A group of bodies including engineering representatives have written to David Cameron demanding he set out his strategy for supporting carbon capture and storage (CCS).
The 12 organisations – including the Association of Consulting and Engineering – urged the prime minister to clarify his approach to the emission-handling technology.
The letter follows cancellation late last year of a £1bn competition designed to get CCS working on a commercial scale.
“Without an immediate, coherent and substantive response from the government to its recent policy reversals, confidence among project developers and investors across the full range of low-carbon technologies risks being irreversibly damaged,” warned the letter.
“This would put at risk the fulfilment of legally-binding climate change targets, jeopardise the prospects for job creation and retention across carbon-intensive sectors, and undermine the case for new investment in electricity generation capacity.
“As a matter of urgency, we seek clarification from you on the government’s approach to CCS going forward. This must be accompanied by a clear strategy to secure CCS deployment in line with the UK’s decarbonisation objectives and timelines.”
A spokesperson for the Department of Energy and Climate Change said: “The Spending Review was a tight financial settlement and difficult decisions had to be made.”

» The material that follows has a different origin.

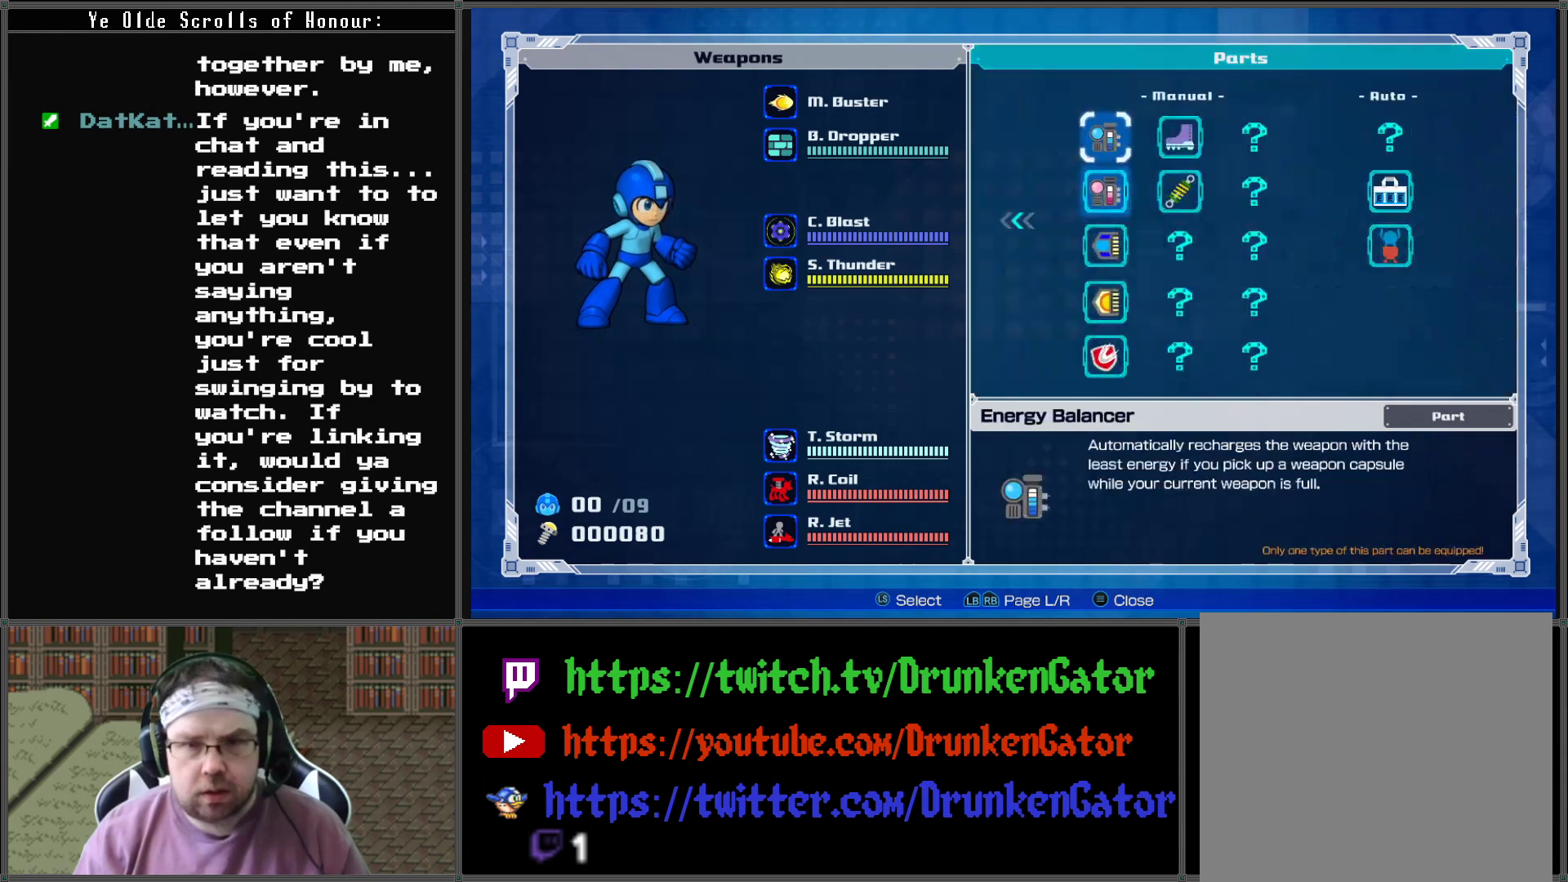
{"buttons": ["DPAD_RIGHT"], "left_stick": "center", "right_stick": "center", "events": [[133, "DPAD_LEFT", "down"], [233, "DPAD_LEFT", "up"], [500, "DPAD_RIGHT", "down"]]}
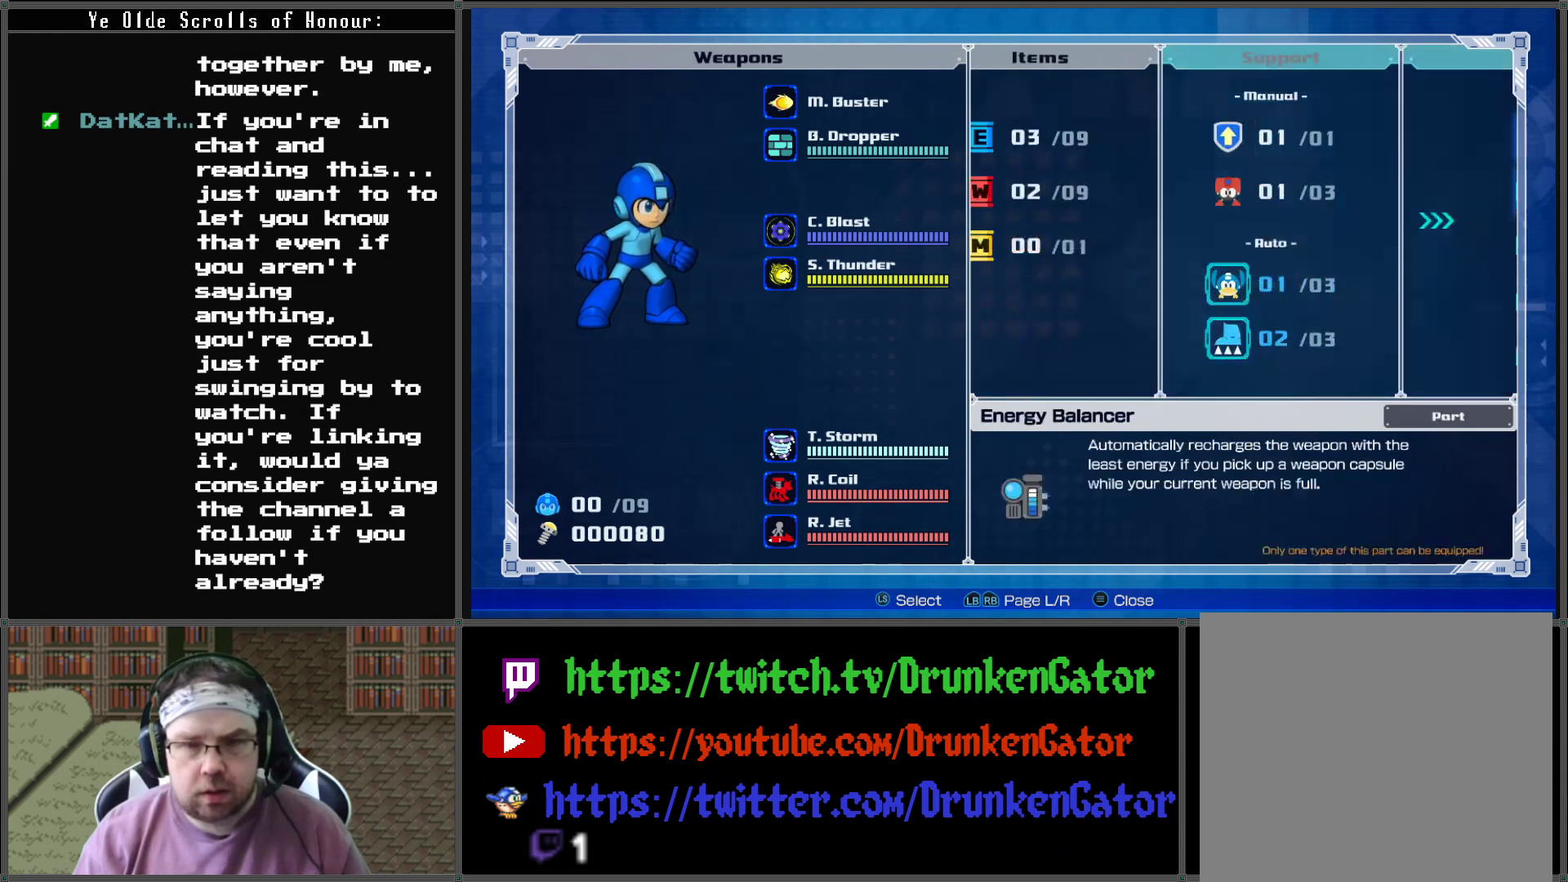
{"buttons": [], "left_stick": "center", "right_stick": "center", "events": [[100, "DPAD_RIGHT", "up"]]}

They added: ”It remains the case that CCS has a potential role in the long-term decarbonisation of the UK. We want to make our energy supply as clean as possible, but we will do so in a way that keeps bills as low as possible”.
A separate open letter to ministers, signed by 19 business leaders, this week called for “clear leadership and stable policy” to boost renewable energy generation.
Meanwhile researchers recently claimed that existing infrastructure could be used to implement a CCS system capable of slashing Scotland’s carbon emissions by a fifth.